A developer has released Glyphic, a new open-source diagram engine that separates AI's descriptive strengths from the spatial layout problem. The system accepts typed JSON from an AI model and hands the geometric computation to ELK, a proven layout engine, avoiding the tangled edges and non-deterministic output that plague AI-generated SVG diagrams.
The project's creator, MS-Teja, tested the same 44-node architecture twice with the same frontier model. The first time, the model emitted raw SVG coordinates; the second time, it output plain JSON for a layout engine. While boxes rendered cleanly in both cases, the SVG version produced long diagonal edges that cut through unrelated nodes wherever the graph became dense. Worse, changing a single node forced a full regeneration of the coordinate layout, returning a different result each time.
The structural problem with AI-drawn diagrams
The author argues this is not a problem that better models will solve. Routing connectors around obstacles in a nested graph is global constraint optimization — exactly what layout engines like ELK are built for. A language model emitting SVG must commit to x/y coordinates token by token, with no ability to backtrack once the full picture emerges. "The failure is structural," the developer wrote, predicting that even future models will struggle with edge routing past a couple dozen nodes.
Glyphic's approach moves the boundary. The model describes the diagram's meaning in compact JSON, which is validated against a strict Zod schema before rendering. Errors return precise messages like "edges[2].target references unknown node 'paymentss'" — fixable on the next turn, unlike a DSL that crashes on a typo. The engine then uses ELK for layout and d3 for data types, with SVG rasterized to PNG natively in Rust via resvg.

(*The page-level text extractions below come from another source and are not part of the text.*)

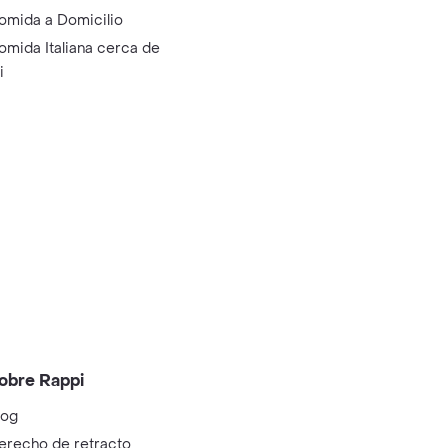
omida a Domicilio
omida Italiana cerca de
i
obre Rappi
log
erecho de retracto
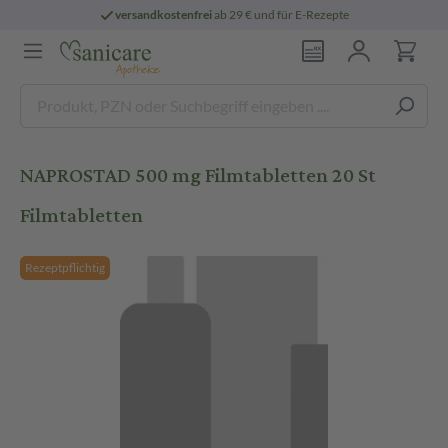
versandkostenfrei
ab 29 € und für E-Rezepte
NAPROSTAD 500 mg Filmtabletten 20 St
Filmtabletten
Rezeptpflichtig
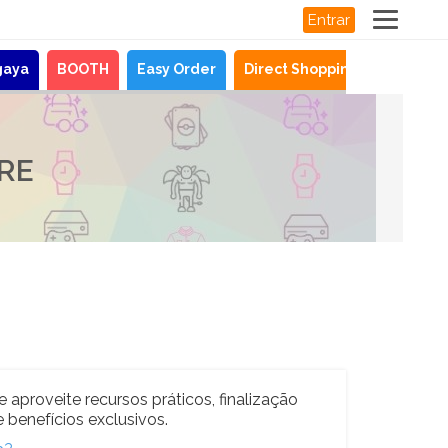
Entrar
gaya
BOOTH
Easy Order
Direct Shopping
Notícias
RE
e aproveite recursos práticos, finalização
 benefícios exclusivos.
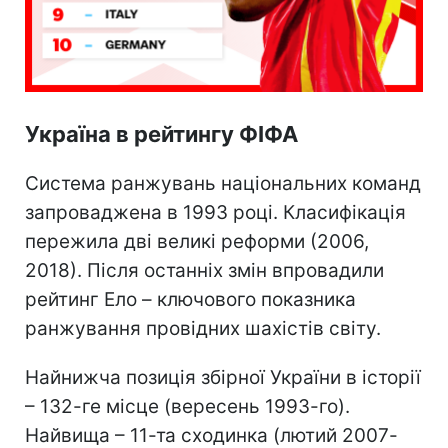
Україна в рейтингу ФІФА
Система ранжувань національних команд
запроваджена в 1993 році. Класифікація
пережила дві великі реформи (2006,
2018). Після останніх змін впровадили
рейтинг Ело – ключового показника
ранжування провідних шахістів світу.
Найнижча позиція збірної України в історії
– 132-ге місце (вересень 1993-го).
Найвища – 11-та сходинка (лютий 2007-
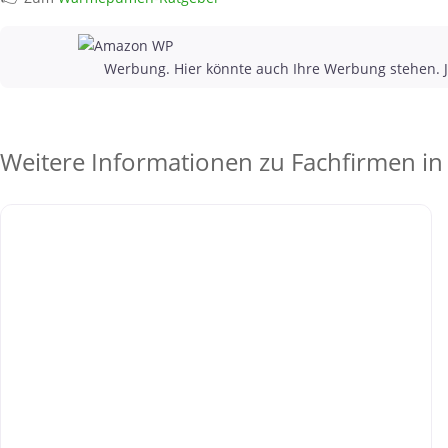
Werbung. Hier könnte auch Ihre Werbung stehen. J
Weitere Informationen zu Fachfirmen in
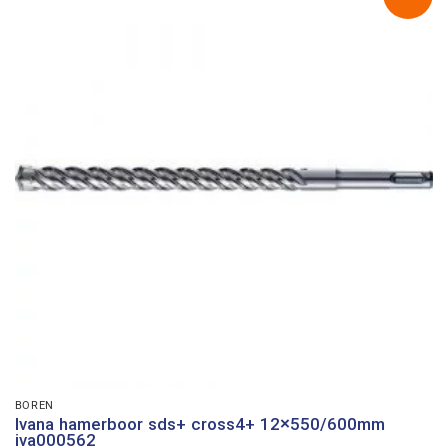
BOREN
Ivana hamerboor sds+ cross4+ 12×550/600mm
iva000562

No browser, cheap at scale
Glyphic's stack avoids the overhead of headless Chromium, which the developer says adds ~300MB and a cold-start tax to every invocation. Layout and rasterization are both native, allowing deployment to a Lambda, CI job, or agent loop as an ordinary Node dependency. Because the JSON is the source of truth, diagrams remain editable data — diffable, changeable, re-themable — rather than pictures that must be regenerated from scratch.
The system supports 18 diagram types, including architecture with nested VPCs, sequence diagrams, ERDs with crow's-foot notation, UML class, state machines, flowcharts, Gantt, timelines, Sankey, Git trees, mindmaps, C4, pie, quadrant, kanban, user journeys, treemaps, and a freeform canvas. Theming, Google Fonts, FontAwesome icons, and a hand-drawn sketch style are included.
Three ways to run it
Glyphic can be used as an MCP server — a 30-second setup via `claude mcp add glyphic -- npx -y @glyphicjs/mcp-server` — working in Cursor, Claude Desktop, VS Code, and Windsurf. It can also be installed as a library (`npm install @glyphicjs/core @glyphicjs/schema`) or self-hosted behind an HTTP endpoint. The schema and MCP server are MIT licensed; the core engine is FSL-1.1, which restricts resale as a competing hosted service and converts to Apache-2.0 after two years.